7.1″ She did not look dead. A Cape ventilator stood chugging faintly at her bedside and there was an endotracheal tube in her mouth connected via a couple of lengths of rubber tubing to the ventilator, but otherwise she looked, quite literally, as though she were asleep. Until that moment I had thought that this notion must be exactly what it sounds to be, an easy cliché: but it was true. Sally’s heart beat on: the monitor beside her bedside showed normal sinus rhythm. Intravenous infusions kept her blood pressure up to normal despite the death of her brain’s regulating centres. Thus she was pink, warm, apparently comfortable in her white sheets ”
Benjamin (1993, p. 85)
Think about whether or not you think it is counterintuitive to associate any physical movement with the idea that someone is ‘dead’.

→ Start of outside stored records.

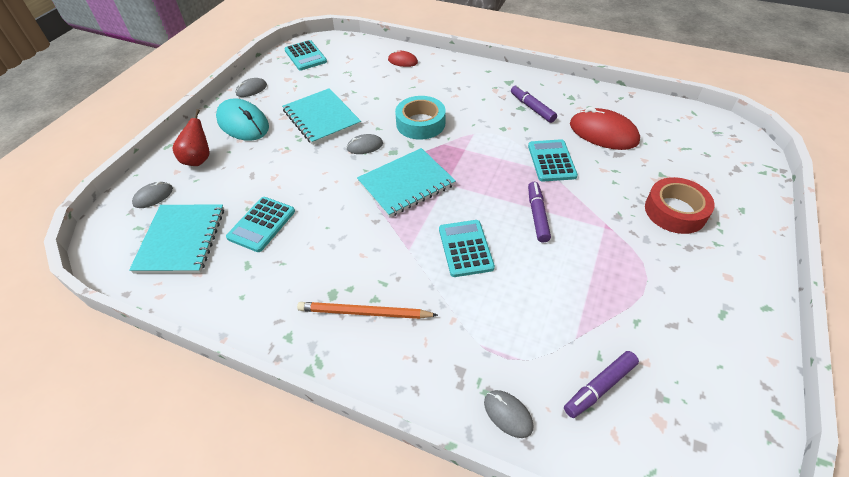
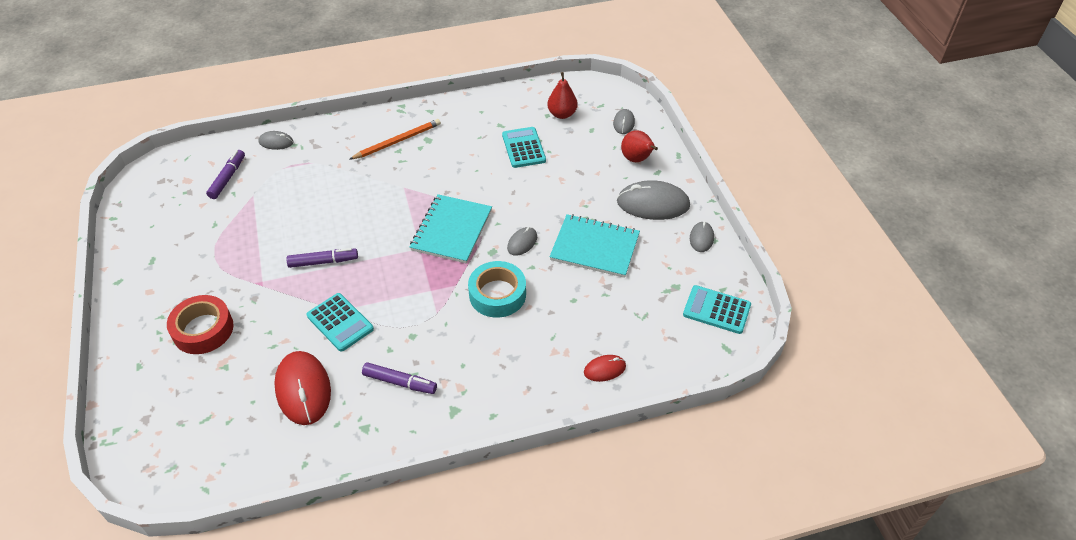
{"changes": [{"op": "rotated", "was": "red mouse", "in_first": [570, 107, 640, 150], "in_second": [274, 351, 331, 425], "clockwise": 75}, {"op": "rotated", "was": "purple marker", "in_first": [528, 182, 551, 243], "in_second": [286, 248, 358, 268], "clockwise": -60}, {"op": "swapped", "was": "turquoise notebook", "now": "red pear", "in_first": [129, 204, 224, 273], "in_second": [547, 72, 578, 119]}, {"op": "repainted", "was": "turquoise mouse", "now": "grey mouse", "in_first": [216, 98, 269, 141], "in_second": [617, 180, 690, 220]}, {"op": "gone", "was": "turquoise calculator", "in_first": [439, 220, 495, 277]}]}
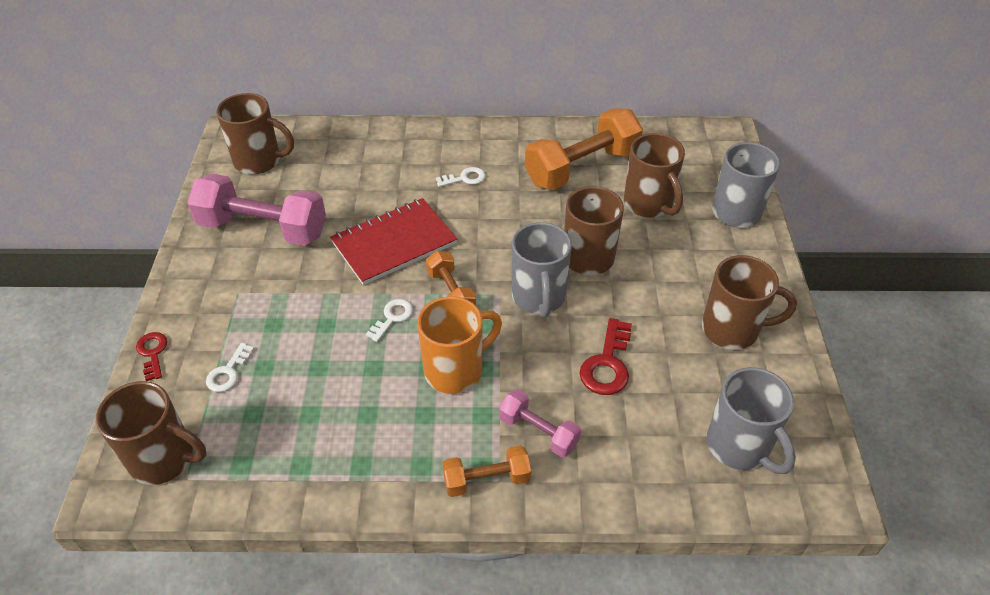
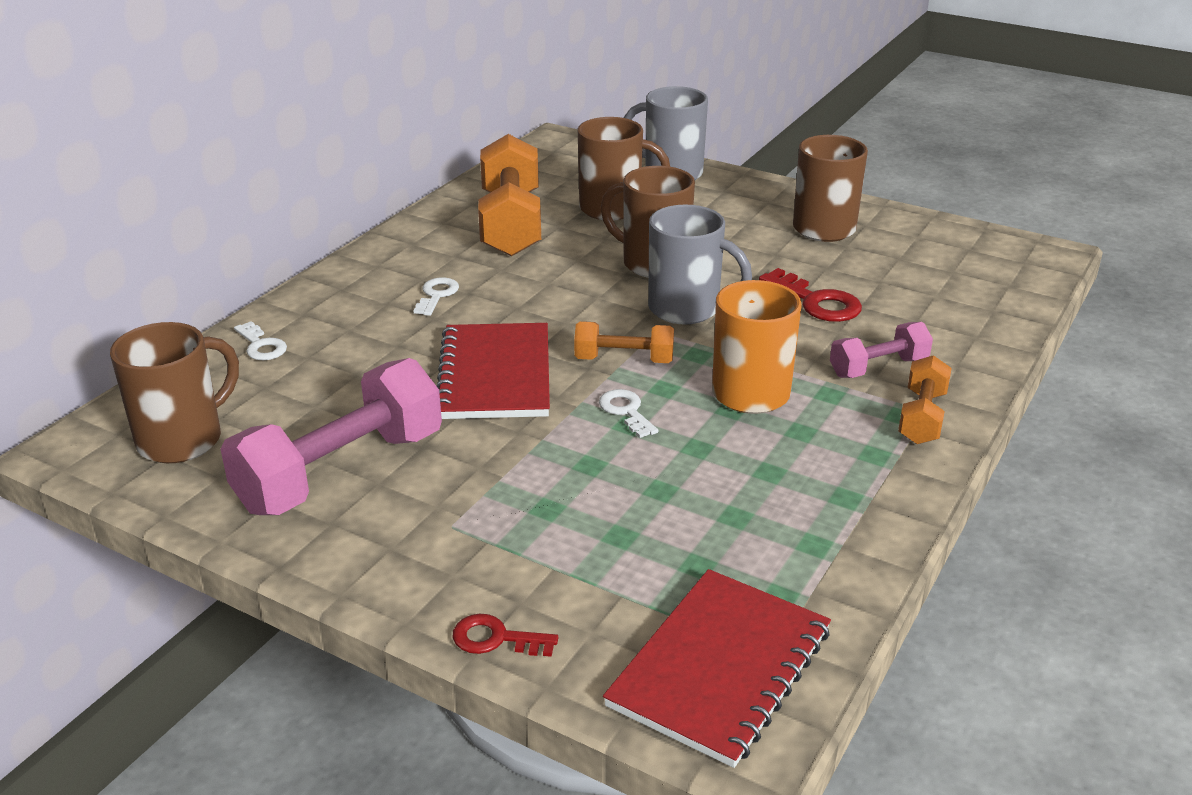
{"changes": [{"op": "shifted", "was": "white key", "in_first": [206, 343, 254, 392], "in_second": [234, 321, 287, 360]}, {"op": "swapped", "was": "brown mug", "now": "red notebook", "in_first": [96, 381, 207, 485], "in_second": [603, 569, 831, 768]}, {"op": "gone", "was": "grey mug", "in_first": [707, 367, 796, 474]}]}
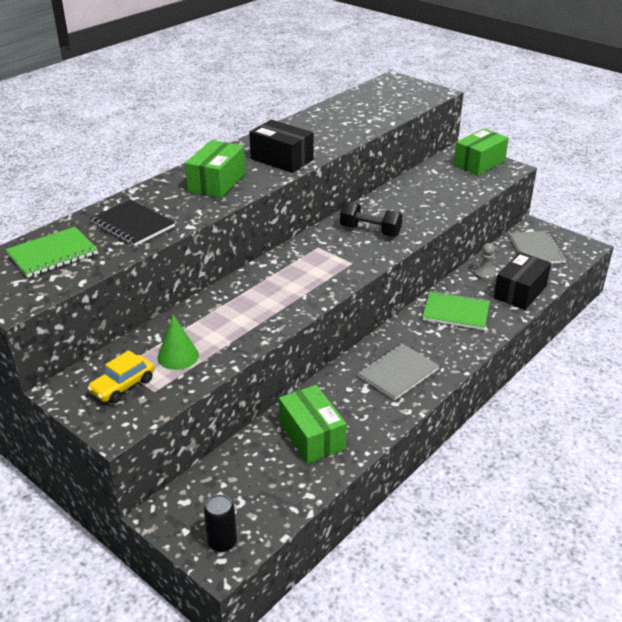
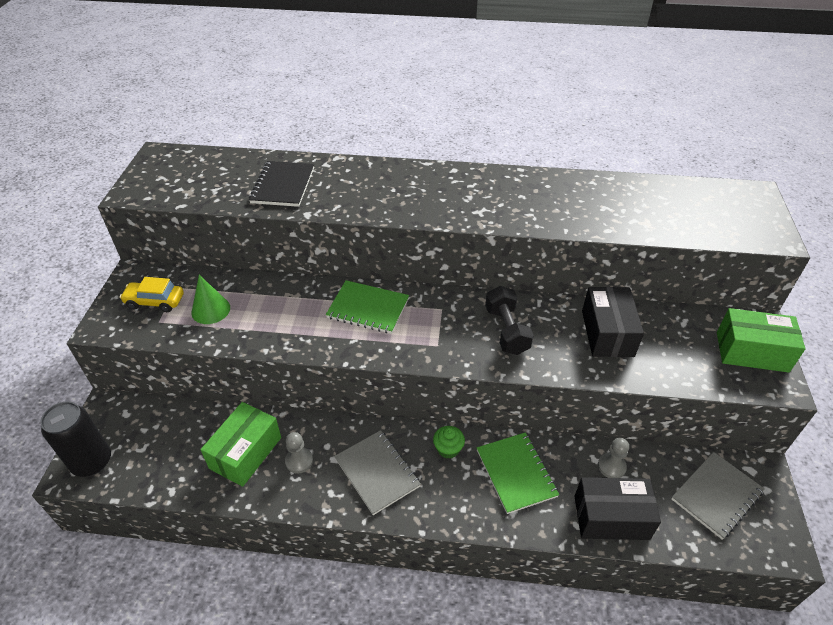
{"changes": [{"op": "scaled", "was": "black can", "in_first": [204, 494, 237, 552], "in_second": [40, 401, 111, 477], "ratio": 1.57}, {"op": "new", "now": "grey pawn", "in_second": [285, 432, 313, 474]}, {"op": "shifted", "was": "green notebook", "in_first": [6, 227, 98, 278], "in_second": [326, 280, 409, 334]}, {"op": "rotated", "was": "grey notebook", "in_first": [358, 344, 439, 400], "in_second": [334, 430, 421, 515], "clockwise": 45}, {"op": "new", "now": "green cupcake", "in_second": [433, 426, 465, 459]}, {"op": "shifted", "was": "black box", "in_first": [249, 120, 313, 173], "in_second": [582, 287, 644, 357]}, {"op": "gone", "was": "green box", "in_first": [185, 140, 245, 198]}]}
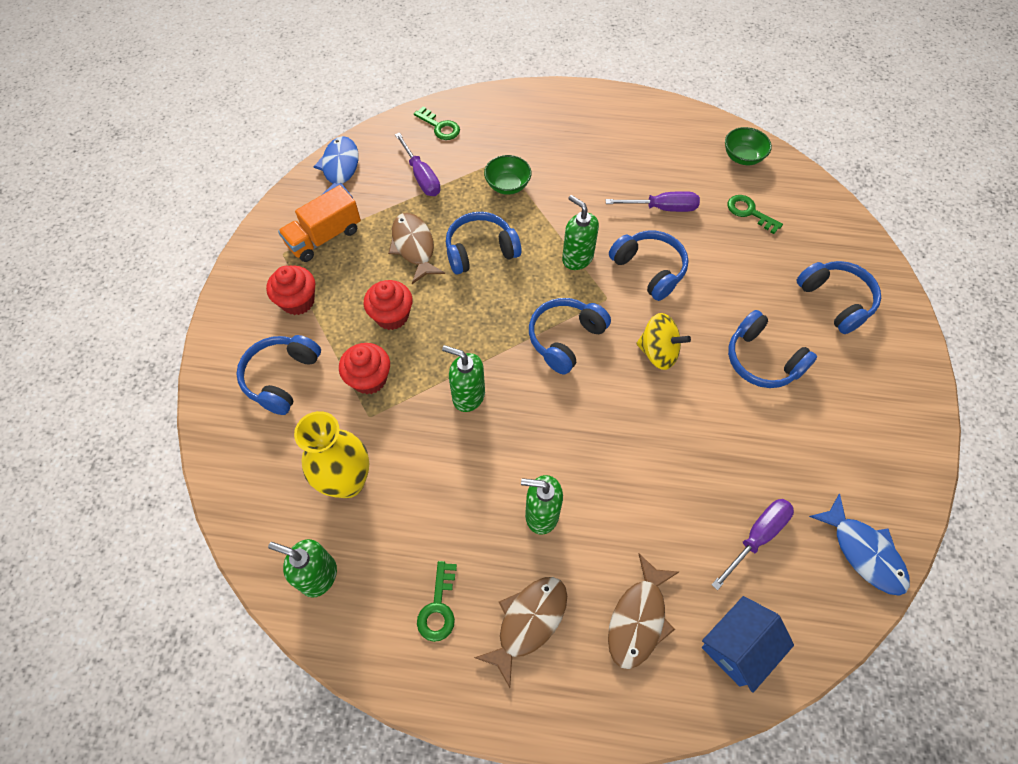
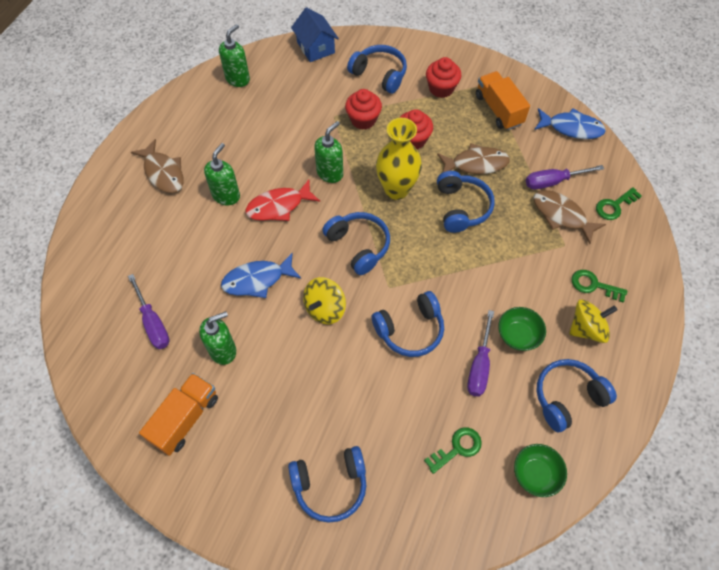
{"changes": [{"op": "new", "now": "orange truck", "in_second": [139, 373, 218, 456]}, {"op": "shifted", "was": "green soap dispenser", "in_first": [562, 195, 599, 270], "in_second": [199, 311, 236, 365]}, {"op": "shifted", "was": "blue fish", "in_first": [809, 494, 910, 596], "in_second": [221, 253, 301, 298]}, {"op": "new", "now": "red fish", "in_second": [245, 180, 320, 221]}, {"op": "shifted", "was": "blue house", "in_first": [702, 596, 794, 693], "in_second": [291, 7, 339, 62]}, {"op": "shifted", "was": "yellow vase", "in_first": [294, 411, 369, 498], "in_second": [376, 118, 422, 200]}, {"op": "shifted", "was": "green bowl", "in_first": [484, 155, 532, 195], "in_second": [498, 307, 546, 351]}, {"op": "shifted", "was": "brown fish", "in_first": [608, 554, 679, 669], "in_second": [533, 190, 606, 244]}, {"op": "shifted", "was": "blue headphones", "in_first": [728, 310, 817, 388], "in_second": [536, 359, 617, 432]}, {"op": "new", "now": "yellow spinning top", "in_second": [569, 300, 618, 343]}, {"op": "shifted", "was": "green key", "in_first": [417, 561, 457, 642], "in_second": [572, 270, 627, 302]}]}
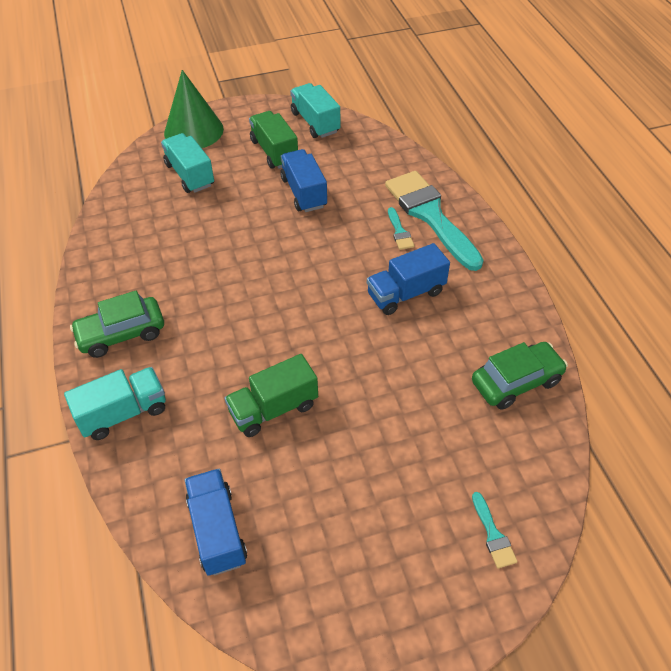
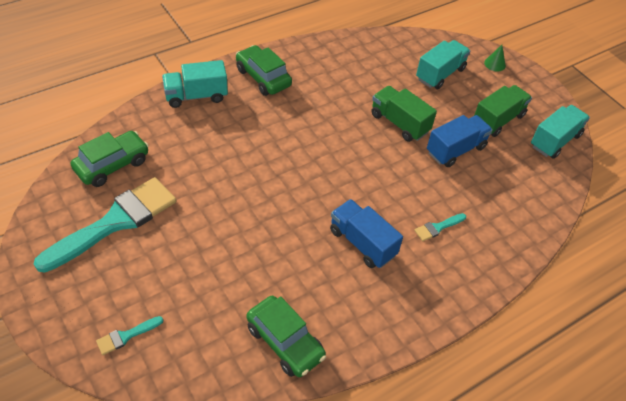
{"changes": [{"op": "shifted", "was": "turquoise brush", "in_first": [385, 171, 484, 271], "in_second": [34, 177, 176, 273]}, {"op": "swapped", "was": "blue truck", "now": "green car", "in_first": [184, 469, 247, 576], "in_second": [71, 131, 149, 187]}, {"op": "rotated", "was": "turquoise truck", "in_first": [64, 367, 166, 440], "in_second": [162, 60, 228, 108], "clockwise": 120}, {"op": "shifted", "was": "green truck", "in_first": [224, 354, 318, 437], "in_second": [371, 86, 437, 142]}, {"op": "scaled", "was": "green cone", "in_first": [164, 70, 224, 148], "in_second": [484, 45, 506, 71], "ratio": 0.41}]}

Philosophical concepts of death relate more to the ending of ‘a life’, the loss of a ‘person’ or a permanent loss of consciousness than to the cessation of physical function. A philosophical view is more concerned with the overall experience of death than with the fulfilment of specific medical criteria.
7.2
Read this explanation of DNR orders (BBC 2014). Could DNR orders be described as a form of passive euthanasia? Make some notes such orders are used in the acute medical ward .
http://www.bbc.co.uk/ethics/euthanasia/overview/dnr.shtml
7.3
Individuals in a persistent vegetative state (PVS) present clinicians (and society as a whole) with a range of complex ethical and legal problems. The PVS patient’s brain stem remains intact but all higher brain functions are lost; the patient is therefore deprived of the capacity to think, perceive, remember, etc., although they may breathe spontaneously and react in a reflexive manner to stimuli.
It may be claimed that the patient’s ‘quality of life’ is so poor that withdrawing medical treatment is morally justified. Alternatively, it may be argued that to withdraw treatment is ‘wrong’ in that it is equivalent to killing the patient. Airedale NHS Trust v Bland (1993 ) (discussed in Unit 3) highlighted some of the ethical and legal difficulties raised by a PVS.